What you should do >>
Of the lines below, report only those that contain "WIDTH".

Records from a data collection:
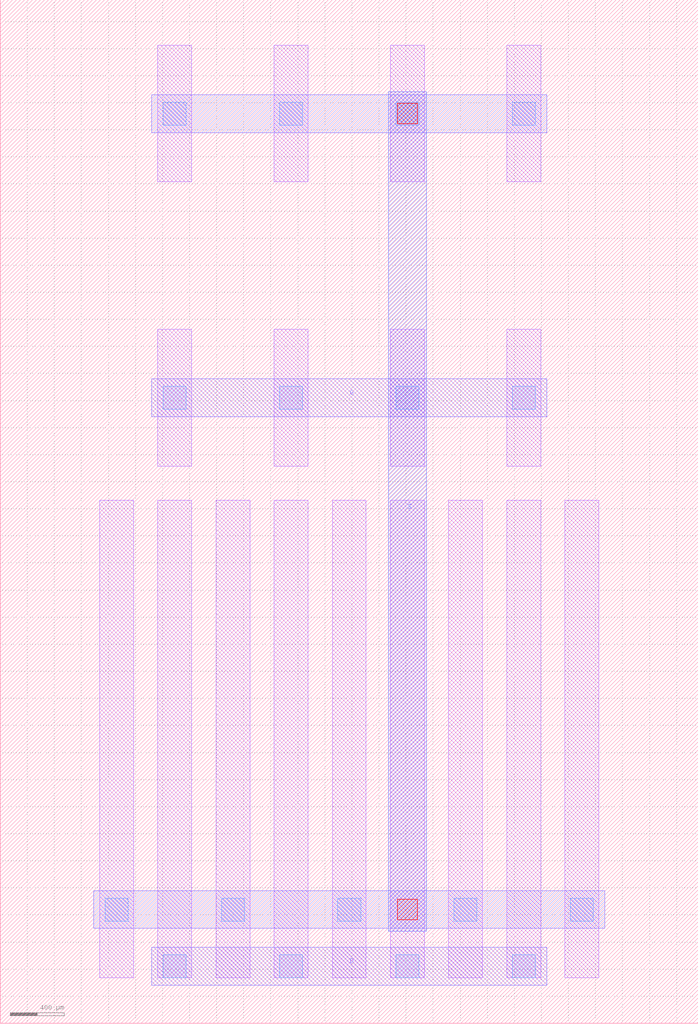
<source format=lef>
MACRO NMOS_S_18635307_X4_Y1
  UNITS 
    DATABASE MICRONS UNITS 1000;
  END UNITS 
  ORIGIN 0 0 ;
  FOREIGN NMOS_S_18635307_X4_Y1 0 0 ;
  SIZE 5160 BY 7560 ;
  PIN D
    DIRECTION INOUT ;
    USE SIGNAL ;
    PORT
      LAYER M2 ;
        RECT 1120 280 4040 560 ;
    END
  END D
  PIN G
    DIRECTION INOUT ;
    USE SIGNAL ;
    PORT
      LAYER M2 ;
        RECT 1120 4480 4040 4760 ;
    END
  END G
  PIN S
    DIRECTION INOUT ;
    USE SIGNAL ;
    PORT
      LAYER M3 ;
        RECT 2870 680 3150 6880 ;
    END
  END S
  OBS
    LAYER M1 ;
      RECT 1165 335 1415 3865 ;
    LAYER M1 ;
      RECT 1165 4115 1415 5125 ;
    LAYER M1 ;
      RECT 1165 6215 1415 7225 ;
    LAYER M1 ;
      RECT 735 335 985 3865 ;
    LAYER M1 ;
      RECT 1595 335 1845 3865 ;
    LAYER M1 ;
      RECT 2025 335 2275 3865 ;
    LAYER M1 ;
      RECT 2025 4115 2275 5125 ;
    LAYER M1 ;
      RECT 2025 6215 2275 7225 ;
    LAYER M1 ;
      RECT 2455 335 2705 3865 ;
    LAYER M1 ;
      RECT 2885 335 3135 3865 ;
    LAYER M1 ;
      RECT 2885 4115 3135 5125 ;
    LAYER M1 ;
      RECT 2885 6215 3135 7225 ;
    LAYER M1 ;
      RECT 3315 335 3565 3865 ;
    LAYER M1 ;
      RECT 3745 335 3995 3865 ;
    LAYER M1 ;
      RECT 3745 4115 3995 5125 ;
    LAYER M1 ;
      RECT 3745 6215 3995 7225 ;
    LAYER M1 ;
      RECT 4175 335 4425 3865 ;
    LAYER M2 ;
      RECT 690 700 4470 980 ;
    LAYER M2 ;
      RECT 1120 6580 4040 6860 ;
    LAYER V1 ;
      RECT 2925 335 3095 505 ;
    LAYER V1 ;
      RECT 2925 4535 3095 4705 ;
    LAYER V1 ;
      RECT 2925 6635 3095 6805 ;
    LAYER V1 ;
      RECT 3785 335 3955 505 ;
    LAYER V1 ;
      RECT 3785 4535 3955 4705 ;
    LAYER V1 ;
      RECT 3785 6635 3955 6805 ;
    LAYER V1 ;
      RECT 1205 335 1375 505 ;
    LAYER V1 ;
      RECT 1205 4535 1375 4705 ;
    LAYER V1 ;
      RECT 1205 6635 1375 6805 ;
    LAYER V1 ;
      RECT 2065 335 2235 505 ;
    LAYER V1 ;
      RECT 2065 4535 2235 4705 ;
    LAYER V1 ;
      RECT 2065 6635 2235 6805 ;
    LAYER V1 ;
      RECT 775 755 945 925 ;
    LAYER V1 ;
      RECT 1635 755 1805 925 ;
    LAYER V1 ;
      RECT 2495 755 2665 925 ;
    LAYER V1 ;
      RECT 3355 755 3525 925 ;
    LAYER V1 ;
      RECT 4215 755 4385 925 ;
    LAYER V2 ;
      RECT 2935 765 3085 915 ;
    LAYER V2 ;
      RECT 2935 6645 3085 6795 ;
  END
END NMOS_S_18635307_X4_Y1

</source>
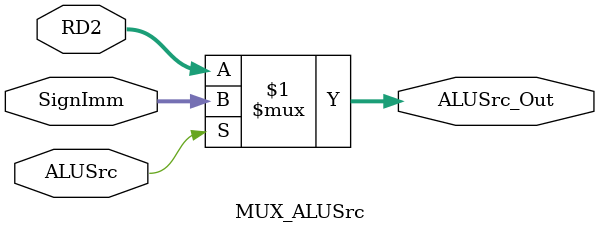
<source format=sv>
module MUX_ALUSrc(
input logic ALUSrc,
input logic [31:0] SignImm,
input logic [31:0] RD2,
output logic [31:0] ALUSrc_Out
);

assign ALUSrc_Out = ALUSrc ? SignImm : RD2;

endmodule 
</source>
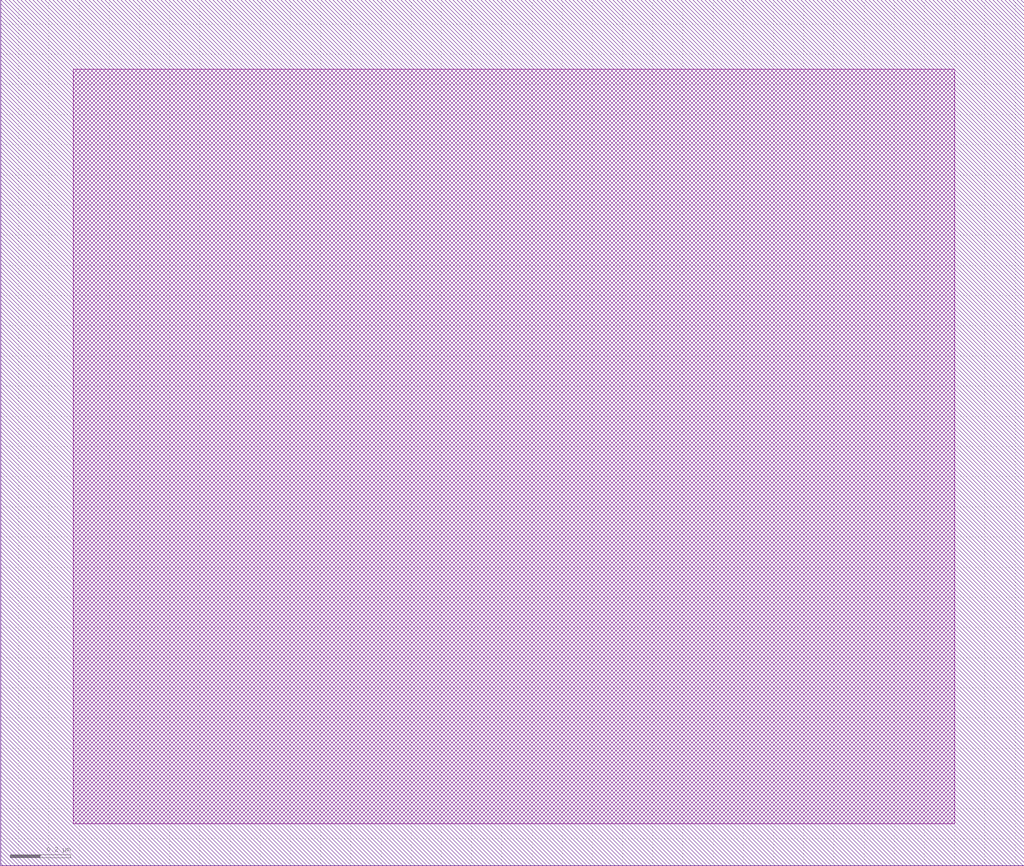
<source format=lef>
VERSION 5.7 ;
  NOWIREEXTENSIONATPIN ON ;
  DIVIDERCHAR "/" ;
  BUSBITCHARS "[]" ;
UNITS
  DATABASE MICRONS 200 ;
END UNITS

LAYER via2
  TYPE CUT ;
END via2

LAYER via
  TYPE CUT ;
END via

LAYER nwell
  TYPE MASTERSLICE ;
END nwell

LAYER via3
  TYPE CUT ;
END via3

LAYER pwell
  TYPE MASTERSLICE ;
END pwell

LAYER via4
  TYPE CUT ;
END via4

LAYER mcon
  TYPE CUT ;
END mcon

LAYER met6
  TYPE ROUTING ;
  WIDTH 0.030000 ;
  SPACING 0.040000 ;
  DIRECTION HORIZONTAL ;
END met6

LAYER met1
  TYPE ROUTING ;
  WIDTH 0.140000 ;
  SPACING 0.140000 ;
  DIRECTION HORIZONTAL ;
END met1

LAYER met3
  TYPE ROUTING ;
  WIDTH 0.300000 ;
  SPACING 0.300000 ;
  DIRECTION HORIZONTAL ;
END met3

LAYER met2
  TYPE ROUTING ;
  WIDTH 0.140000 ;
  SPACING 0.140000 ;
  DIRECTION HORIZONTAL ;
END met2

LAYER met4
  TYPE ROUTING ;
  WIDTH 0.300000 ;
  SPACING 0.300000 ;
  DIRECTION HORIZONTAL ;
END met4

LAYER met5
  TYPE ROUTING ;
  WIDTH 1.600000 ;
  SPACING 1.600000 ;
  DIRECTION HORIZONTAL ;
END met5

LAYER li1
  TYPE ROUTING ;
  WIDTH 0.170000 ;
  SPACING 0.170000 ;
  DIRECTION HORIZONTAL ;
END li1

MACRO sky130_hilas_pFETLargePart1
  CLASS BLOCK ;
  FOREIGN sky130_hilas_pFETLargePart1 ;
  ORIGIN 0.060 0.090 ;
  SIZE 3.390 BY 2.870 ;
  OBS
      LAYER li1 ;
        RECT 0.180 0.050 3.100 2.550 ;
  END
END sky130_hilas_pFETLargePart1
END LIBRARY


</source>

Solution for this task >>
  WIDTH 0.030000 ;
  WIDTH 0.140000 ;
  WIDTH 0.300000 ;
  WIDTH 0.140000 ;
  WIDTH 0.300000 ;
  WIDTH 1.600000 ;
  WIDTH 0.170000 ;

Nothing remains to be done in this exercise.